A l’inverse, les technobéats sont autant dangereux. Il ne suffit pas d’aligner des 0 et des 1 pour que ce soit génial. Les fans de cryptomonnaies n’arrivent pas à comprendre ce qu’est une monnaie, ce qu’elle implique, ce qui la sous-tend. Le bitcoin est une pyramide de Ponzi spéculative qui, un jour ou l’autre, s’écroulera, comme toutes les pyramides de Ponzi. Aucun argument rationnel ne peut dessiller leurs yeux. Il y a des 0 et des 1, c’est forcément magique, génial, le monde de demain et ceux qui disent l’inverse sont juste des has been du passé révolu. On a les mêmes attitudes technobéates avec le cloud computing : ni la souveraineté nationale ni les préoccupations de préservation de la vie privée ou des informations sensibles des entreprises ne sont opposables car le cloud est l’avenir. En biologie, les technobéats peuvent créer de véritables catastrophes avec des OGM non-maîtrisés. De la même façon, le nucléaire est forcément une énergie propre car les centrales n’émettent pas de CO². Qu’il s’agisse d’extraire de l’uranium dans des pays instables politiquement, de construire des engins susceptibles de rayer de la carte une région ou un pays au moindre dysfonctionnement ou de produire des déchets pour des centaines de millions d’années, c’est ça ou retourner à l’âge de pierre.

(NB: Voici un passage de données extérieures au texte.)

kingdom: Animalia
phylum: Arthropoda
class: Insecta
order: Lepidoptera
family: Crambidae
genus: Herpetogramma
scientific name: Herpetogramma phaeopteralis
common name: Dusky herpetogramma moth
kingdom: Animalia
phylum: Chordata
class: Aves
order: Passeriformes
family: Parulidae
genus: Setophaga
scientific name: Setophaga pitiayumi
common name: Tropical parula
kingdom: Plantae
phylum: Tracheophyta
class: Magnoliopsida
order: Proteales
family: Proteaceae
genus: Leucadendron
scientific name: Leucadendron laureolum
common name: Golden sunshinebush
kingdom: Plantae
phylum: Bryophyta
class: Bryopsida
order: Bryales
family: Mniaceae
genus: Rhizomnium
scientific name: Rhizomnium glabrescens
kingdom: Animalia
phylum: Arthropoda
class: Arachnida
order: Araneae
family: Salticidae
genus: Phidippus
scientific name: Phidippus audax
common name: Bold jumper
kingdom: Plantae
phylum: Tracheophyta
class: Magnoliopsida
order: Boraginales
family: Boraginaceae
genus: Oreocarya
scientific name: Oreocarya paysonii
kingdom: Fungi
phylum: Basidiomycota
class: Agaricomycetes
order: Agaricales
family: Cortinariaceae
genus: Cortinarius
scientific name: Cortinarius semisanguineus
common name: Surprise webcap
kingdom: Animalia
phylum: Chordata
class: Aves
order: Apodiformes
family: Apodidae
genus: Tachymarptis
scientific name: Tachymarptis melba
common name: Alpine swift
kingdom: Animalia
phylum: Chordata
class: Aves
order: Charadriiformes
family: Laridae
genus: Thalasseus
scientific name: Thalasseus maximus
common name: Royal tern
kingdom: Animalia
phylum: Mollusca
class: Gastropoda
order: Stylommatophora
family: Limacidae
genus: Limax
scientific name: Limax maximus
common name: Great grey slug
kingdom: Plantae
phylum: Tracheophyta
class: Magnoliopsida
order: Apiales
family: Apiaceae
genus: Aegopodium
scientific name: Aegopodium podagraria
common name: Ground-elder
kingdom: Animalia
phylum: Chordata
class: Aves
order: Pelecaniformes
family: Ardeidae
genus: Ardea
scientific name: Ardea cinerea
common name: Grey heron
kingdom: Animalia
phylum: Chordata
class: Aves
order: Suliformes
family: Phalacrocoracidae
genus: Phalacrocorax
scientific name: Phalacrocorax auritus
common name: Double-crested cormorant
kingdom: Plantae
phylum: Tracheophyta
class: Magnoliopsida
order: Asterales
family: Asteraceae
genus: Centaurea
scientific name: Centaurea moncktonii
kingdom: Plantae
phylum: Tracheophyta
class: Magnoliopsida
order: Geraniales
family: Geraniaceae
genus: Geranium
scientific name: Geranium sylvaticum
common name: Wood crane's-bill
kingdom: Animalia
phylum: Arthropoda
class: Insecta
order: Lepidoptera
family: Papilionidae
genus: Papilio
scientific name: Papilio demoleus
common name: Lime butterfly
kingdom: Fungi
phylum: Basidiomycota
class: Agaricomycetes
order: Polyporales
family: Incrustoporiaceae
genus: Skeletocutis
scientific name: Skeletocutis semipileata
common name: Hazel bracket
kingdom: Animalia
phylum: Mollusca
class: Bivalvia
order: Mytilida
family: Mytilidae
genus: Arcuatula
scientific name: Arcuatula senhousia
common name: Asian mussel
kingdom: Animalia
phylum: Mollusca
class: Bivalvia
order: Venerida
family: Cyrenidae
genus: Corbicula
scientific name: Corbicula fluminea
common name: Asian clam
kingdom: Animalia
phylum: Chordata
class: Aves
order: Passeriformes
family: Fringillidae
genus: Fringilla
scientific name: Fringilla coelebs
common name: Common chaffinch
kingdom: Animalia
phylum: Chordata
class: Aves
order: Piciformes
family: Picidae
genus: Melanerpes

On voit bien là les limites et les dangers des deux attitudes.
Il faut être capable de comprendre que la technologie peut apporter de véritables progrès mais refuser les œillères. Or la saturation de l’espace public par les hurlements des deux camps empêche des débats sereins et surtout une régulation appropriée. Si l’on veut réguler les OGM pour éviter que n’importe quoi soit fait, on se retrouve renvoyé parmi les technophobes et ainsi décrédibilisé. Les seuls vrais arguments anti-OGM sont en fait contre de mauvaises pratiques qu’il faut interdire, le reste étant un gloubi-boulga d’idioties. Si l’on veut défendre l’évolution des protocoles de transmission, pour être plus efficace à moindre coût énergétique, on est accusé d’être des empoisonneurs destructeurs. Non, la 5G, ce n’est pas regarder du porno dans l’ascenseur, c’est bénéficier de réseaux plus fiables, plus aptes à tous les usages sur un seul réseau pour un moindre coût énergétique. Si des promoteurs de technologies de transmission propriétaires sont anti-5G, il y a peut-être de bonnes raisons économiques derrière cela : leur business est foutu, voilà tout. Quant aux ondes… Ah si seulement les anti-ondes cessaient de produire des ondes sonores (et donc se taisaient)… Leur discours néglige (par bêtise, incompétence, ignorance, mauvaise foi ou tout ça à la fois) que l’univers est composé d’ondes.